26 апреля 1885 года начальник губернского жандармского управления сообщил губернатору:
"...в усиленном наблюдении за государственным преступником Николаем Гавриловым Чернышевским в настоящее время, по моему мнению, особой надобности не представляется, но надзор за ним необходим, в одинаковой мере с лицами, находящимися в г. Астрахани и подчиненными негласному полицейскому надзору".
С июня 1885 года для наблюдения за Чернышевским оставили одного агента; он же наблюдал и за другими политическими ссыльными, находящимися под негласным надзором полиции.

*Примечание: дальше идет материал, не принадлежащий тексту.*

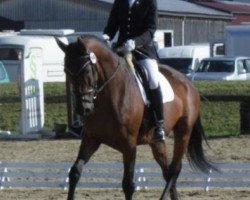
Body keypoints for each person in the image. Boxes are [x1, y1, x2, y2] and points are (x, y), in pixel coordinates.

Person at [103, 0, 165, 142]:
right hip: (121, 49)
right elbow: (112, 25)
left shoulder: (150, 2)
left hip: (143, 50)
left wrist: (136, 42)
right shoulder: (120, 2)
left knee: (153, 80)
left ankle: (159, 124)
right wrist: (107, 35)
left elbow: (151, 29)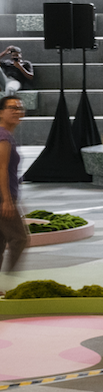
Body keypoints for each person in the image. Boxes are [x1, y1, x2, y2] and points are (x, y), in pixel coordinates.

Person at [0, 94, 24, 273]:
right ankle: (9, 278)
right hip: (2, 196)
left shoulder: (6, 135)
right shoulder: (3, 137)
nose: (17, 111)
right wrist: (7, 200)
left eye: (19, 108)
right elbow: (1, 169)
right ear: (1, 112)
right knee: (19, 238)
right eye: (12, 108)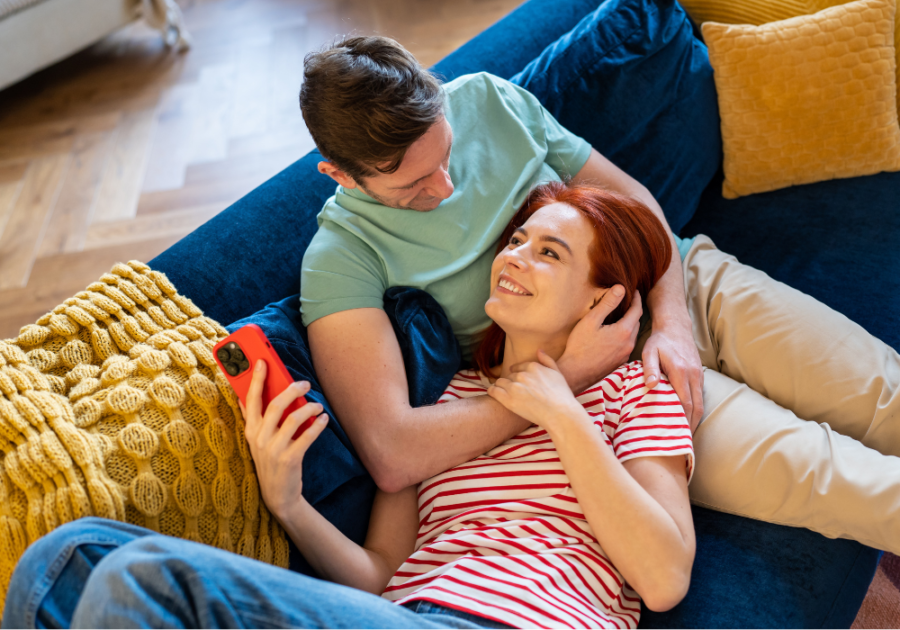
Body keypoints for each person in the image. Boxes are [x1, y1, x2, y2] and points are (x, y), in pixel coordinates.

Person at [298, 36, 900, 552]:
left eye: (446, 152)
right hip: (610, 396)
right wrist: (565, 379)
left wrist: (671, 323)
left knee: (885, 394)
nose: (447, 184)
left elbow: (632, 199)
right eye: (414, 182)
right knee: (847, 484)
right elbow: (392, 452)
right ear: (342, 174)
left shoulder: (486, 97)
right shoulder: (341, 260)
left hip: (676, 280)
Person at [4, 182, 695, 629]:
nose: (514, 258)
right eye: (516, 240)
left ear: (606, 300)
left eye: (549, 253)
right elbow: (379, 575)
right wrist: (289, 503)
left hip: (519, 621)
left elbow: (662, 578)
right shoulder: (446, 401)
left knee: (139, 579)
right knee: (62, 558)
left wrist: (563, 408)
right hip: (398, 615)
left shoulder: (629, 397)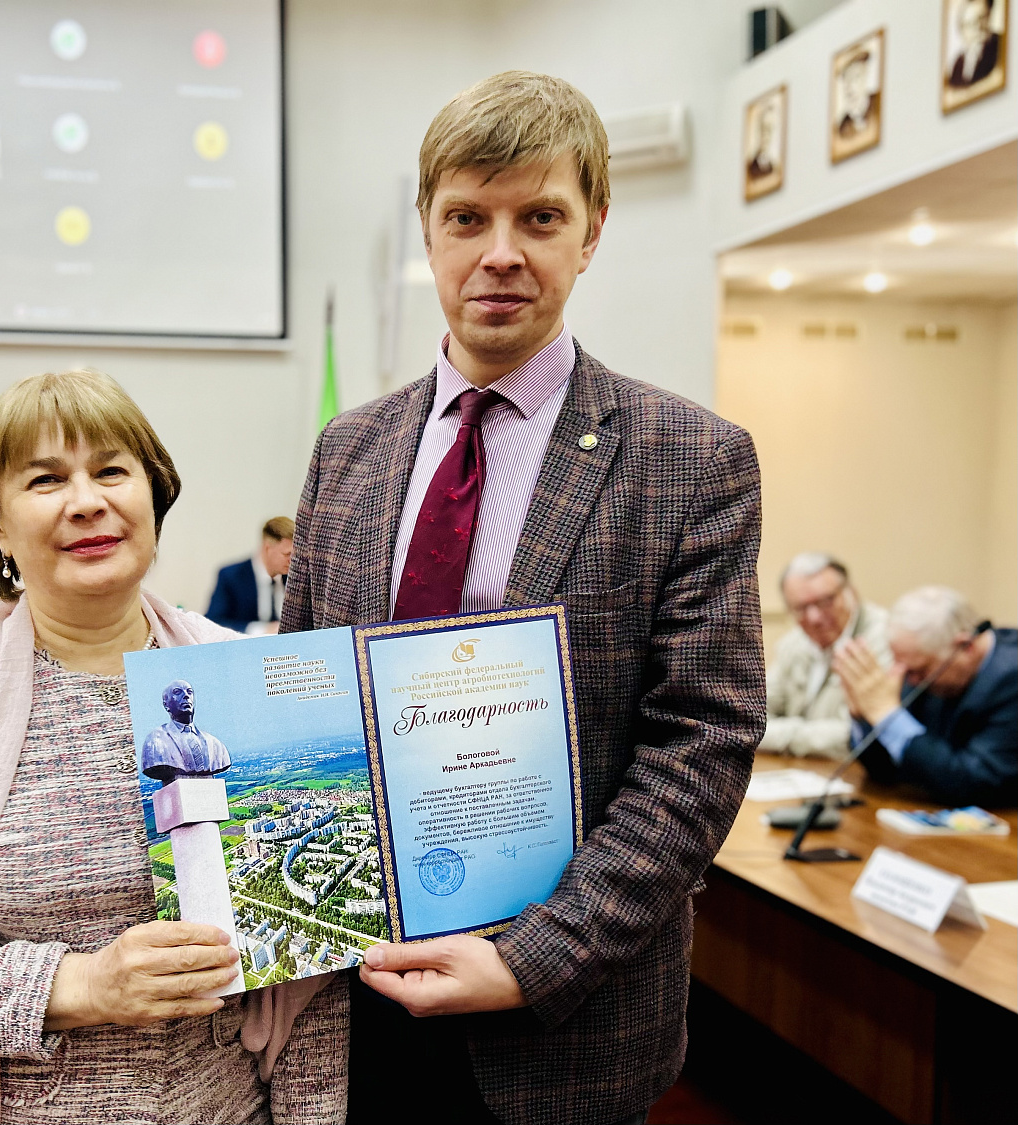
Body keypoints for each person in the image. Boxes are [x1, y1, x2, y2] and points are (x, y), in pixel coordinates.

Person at [281, 71, 765, 1125]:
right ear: (429, 230)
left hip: (563, 1021)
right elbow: (300, 697)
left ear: (591, 231)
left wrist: (536, 959)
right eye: (468, 217)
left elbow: (703, 743)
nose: (501, 251)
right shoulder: (347, 450)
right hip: (352, 996)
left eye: (539, 217)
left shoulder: (692, 458)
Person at [0, 370, 346, 1124]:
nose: (87, 500)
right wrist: (82, 986)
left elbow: (315, 971)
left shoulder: (244, 682)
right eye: (46, 479)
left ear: (153, 494)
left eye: (113, 470)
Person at [836, 586, 1017, 807]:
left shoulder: (1011, 677)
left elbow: (978, 783)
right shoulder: (929, 666)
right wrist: (865, 718)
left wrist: (887, 717)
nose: (910, 680)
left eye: (919, 671)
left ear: (965, 647)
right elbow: (888, 770)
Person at [761, 552, 890, 758]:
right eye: (801, 608)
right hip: (801, 773)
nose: (814, 617)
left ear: (851, 593)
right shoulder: (793, 642)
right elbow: (752, 717)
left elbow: (853, 735)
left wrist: (781, 735)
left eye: (825, 601)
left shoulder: (884, 639)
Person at [206, 517, 294, 634]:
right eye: (287, 554)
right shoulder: (231, 576)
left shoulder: (295, 577)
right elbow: (213, 623)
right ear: (267, 548)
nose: (292, 561)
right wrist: (261, 630)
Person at [949, 0, 1002, 88]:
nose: (978, 27)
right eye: (971, 23)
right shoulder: (958, 63)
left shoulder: (1000, 45)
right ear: (963, 31)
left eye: (982, 18)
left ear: (989, 16)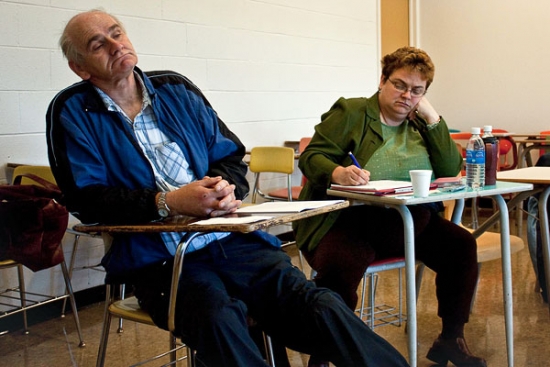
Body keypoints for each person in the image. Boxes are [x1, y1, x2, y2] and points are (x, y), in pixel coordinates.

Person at [46, 9, 410, 367]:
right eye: (98, 44)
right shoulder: (72, 111)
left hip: (232, 239)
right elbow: (86, 198)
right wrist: (167, 202)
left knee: (320, 306)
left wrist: (225, 188)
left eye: (116, 32)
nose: (115, 45)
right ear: (80, 67)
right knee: (219, 316)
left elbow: (231, 156)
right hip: (161, 260)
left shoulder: (175, 89)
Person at [294, 46, 487, 367]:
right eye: (399, 84)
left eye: (417, 90)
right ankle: (325, 351)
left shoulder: (421, 123)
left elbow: (450, 167)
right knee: (344, 262)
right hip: (346, 219)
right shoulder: (352, 113)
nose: (406, 95)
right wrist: (338, 171)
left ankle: (451, 339)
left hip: (406, 220)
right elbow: (312, 156)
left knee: (461, 245)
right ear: (382, 80)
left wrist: (433, 117)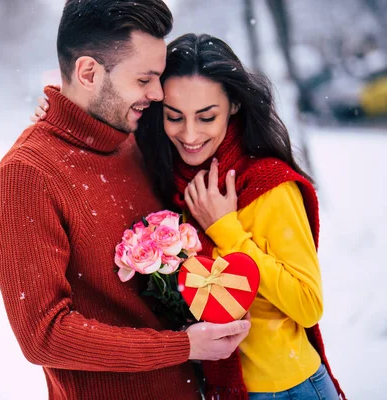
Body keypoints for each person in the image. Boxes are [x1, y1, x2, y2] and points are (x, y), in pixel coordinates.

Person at [33, 33, 346, 399]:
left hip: (288, 389)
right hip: (217, 388)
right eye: (175, 117)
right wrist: (61, 120)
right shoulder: (168, 177)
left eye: (206, 116)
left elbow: (308, 305)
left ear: (233, 106)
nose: (191, 134)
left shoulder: (269, 185)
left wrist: (226, 229)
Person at [0, 2, 251, 400]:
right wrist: (185, 346)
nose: (158, 93)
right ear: (88, 73)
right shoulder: (27, 177)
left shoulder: (133, 135)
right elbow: (44, 336)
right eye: (145, 78)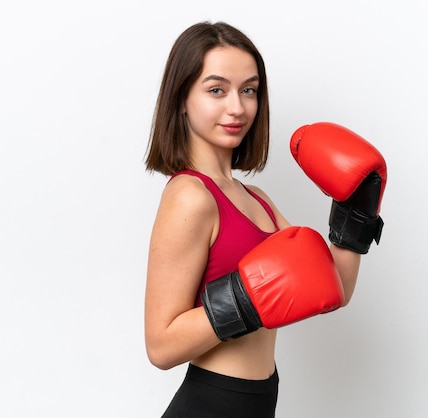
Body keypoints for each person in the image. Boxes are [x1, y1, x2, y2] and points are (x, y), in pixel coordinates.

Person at [144, 21, 386, 418]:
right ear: (182, 98)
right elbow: (160, 345)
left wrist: (355, 210)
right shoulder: (189, 196)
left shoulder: (257, 198)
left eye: (249, 90)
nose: (237, 107)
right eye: (216, 89)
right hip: (210, 403)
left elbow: (335, 287)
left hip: (257, 402)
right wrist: (246, 298)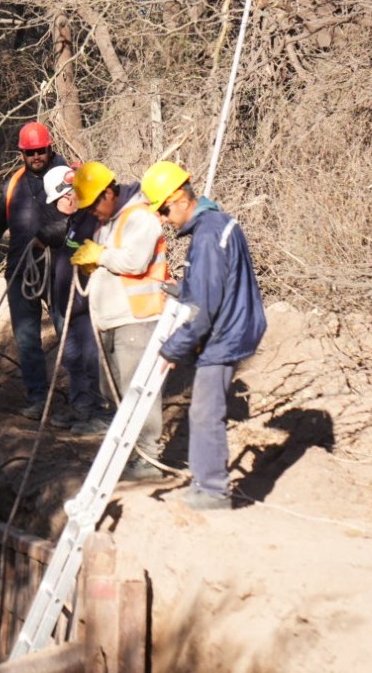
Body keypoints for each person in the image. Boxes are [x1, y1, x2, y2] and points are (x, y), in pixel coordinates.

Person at [141, 160, 266, 511]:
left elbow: (204, 308)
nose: (164, 218)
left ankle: (212, 490)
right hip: (230, 326)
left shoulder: (209, 235)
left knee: (205, 412)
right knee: (203, 410)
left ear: (180, 197)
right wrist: (184, 288)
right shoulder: (215, 226)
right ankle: (206, 484)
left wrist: (172, 348)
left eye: (164, 209)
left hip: (224, 334)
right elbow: (213, 285)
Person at [0, 122, 66, 418]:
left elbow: (76, 217)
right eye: (30, 152)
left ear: (49, 147)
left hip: (59, 271)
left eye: (41, 150)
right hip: (21, 271)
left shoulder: (67, 176)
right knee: (27, 338)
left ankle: (83, 401)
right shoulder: (13, 186)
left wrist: (48, 237)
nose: (36, 157)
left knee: (68, 335)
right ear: (22, 154)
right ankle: (37, 399)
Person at [69, 162, 172, 461]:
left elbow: (135, 262)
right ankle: (118, 423)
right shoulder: (109, 222)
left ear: (107, 194)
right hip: (113, 319)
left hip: (136, 319)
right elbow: (111, 260)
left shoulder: (140, 217)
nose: (91, 213)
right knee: (112, 383)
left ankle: (148, 454)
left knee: (136, 388)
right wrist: (95, 260)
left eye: (92, 206)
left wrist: (100, 255)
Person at [36, 164, 104, 432]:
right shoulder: (73, 220)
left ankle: (97, 411)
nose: (59, 205)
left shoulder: (91, 218)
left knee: (90, 357)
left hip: (86, 303)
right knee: (73, 356)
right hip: (66, 303)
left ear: (69, 194)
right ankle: (81, 406)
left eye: (60, 200)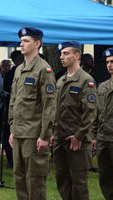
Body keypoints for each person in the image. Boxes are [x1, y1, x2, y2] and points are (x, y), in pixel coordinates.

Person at [8, 27, 56, 200]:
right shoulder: (19, 69)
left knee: (34, 180)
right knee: (19, 178)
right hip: (19, 133)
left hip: (34, 135)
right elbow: (14, 101)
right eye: (21, 41)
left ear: (37, 43)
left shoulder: (44, 69)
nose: (21, 43)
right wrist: (12, 129)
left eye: (26, 41)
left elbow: (49, 105)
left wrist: (44, 135)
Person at [53, 41, 97, 200]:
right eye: (61, 54)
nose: (61, 57)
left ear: (77, 56)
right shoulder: (61, 81)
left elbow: (90, 112)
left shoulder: (86, 80)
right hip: (60, 139)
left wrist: (79, 136)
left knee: (79, 185)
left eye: (66, 53)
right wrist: (53, 133)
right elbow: (56, 111)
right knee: (62, 181)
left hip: (77, 142)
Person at [92, 47, 113, 199]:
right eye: (107, 62)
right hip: (103, 139)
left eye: (112, 62)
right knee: (105, 177)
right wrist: (93, 136)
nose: (109, 65)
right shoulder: (102, 86)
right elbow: (96, 113)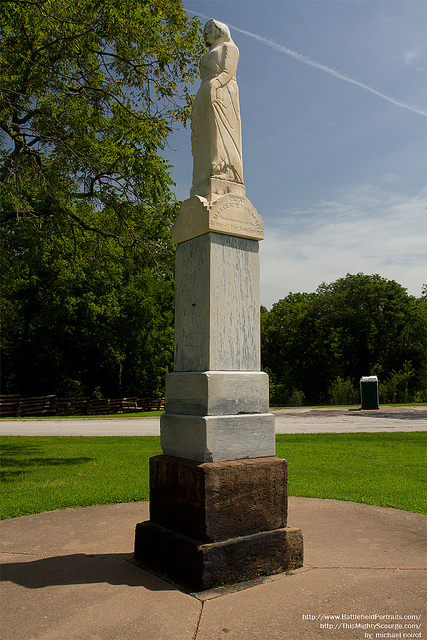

Для Чернышевского и в этом случае делали исключение: за ним следили особо бдительно.
Ретивость полиции время от. времени подогревалась различными "происшествиями". Так, по прибытии в Астрахань Чернышевского сфотографировали; 24 фотокарточки были направлены "для снабжения таковыми полицейских чинов, как в Астрахани, так и в уездах губернии". А потом у нескольких "политических" в Петербурге нашли фотографии Чернышевского, как предполагали, - копии с астраханских фотографий. Головин 11 февраля 1885 года обратился к губернатору с просьбой проверить, имеются ли фотографии у тех чинов полиции, которым они были выданы в 1883 году. И вот разгорелось "дело", как из рога изобилия, посыпались запросы, началась тщательная проверка... Канитель тянулась долго, и все же нисколько не прояснился загадочный случай, который столь обеспокоил жандармов...
Усиленное внимание полиции и жандармерии привлекали приезды к Чернышевскому столичных гостей. Поездки Ольги Сократовны в Петербург, по Волге также вызывали постоянное беспокойство полиции: за ней продолжали наблюдать.
Для департамента полиции было совершенно ясно, что Чернышевский никуда не собирался (бежать. Тем не менее его продолжали держать в ссылке.
В конце 1885 года Михаил Чернышевский подал на имя Александра III ходатайство о разрешении его отцу жить "повсеместно" в России (следовательно, и в Петербурге) и заниматься литературным трудом (имелось в виду - под своим именем).
Ходатайство было отклонено. Очевидно, царское правительство посчитало, что ссылка еще не сломила духовные и физические силы Чернышевского.
Однако чрезвычайная конспиративность Чернышевского, по сути дела, пресекавшего всякие попытки шпиков установить какие-либо факты его "крамольных" действий или связей, давала свои плоды. Свидетельством этого являются поступавшие из года в год из Астрахани в Петербург шефу жандармов вынужденно-успокоительные аттестации.
Головин и его агенты рады были бы отличиться перед столичным начальством, оправдать огромные расходы на сыск. Но они не могли заметить никаких "попыток нарушения порядка" в связи с пребыванием Чернышевского в Астрахани. "Совместные и дружные действия" полиции и жандармерии были бесплодны. Хитро сплетенная сеть оказалась спутанной. Чернышевский всеми доступными ему способами ("эзоповский" язык писем и бесед, характер знакомств) стремился создать у своих гонителей уверенность в своей полнейшей непричастности к политике, сознательно умалял значимость своей литературной работы в качестве переводчика.
И полицейскому начальству, в конце концов, не оставалось ничего иного, как расписываться в собственном бессилии или аттестовать Чернышевского, как "безопасного" ссыльного.
Результатом было распоряжение департамента полиции от 24 января 1887 года о прекращении "особого наблюдения через наемных агентов" за Чернышевским. Оно вошло в действие 11 февраля. Но это не означало предоставления Чернышевскому свободы. Жандармерия и полиция его по-прежнему "опекали" и гласно, и негласно. Для них он оставался самым беспокойным "поднадзорным".
Во все годы астраханской ссылки Чернышевского за ним одним в городе "надзирали" несоизмеримо больше, чем за всеми остальными ссыльными.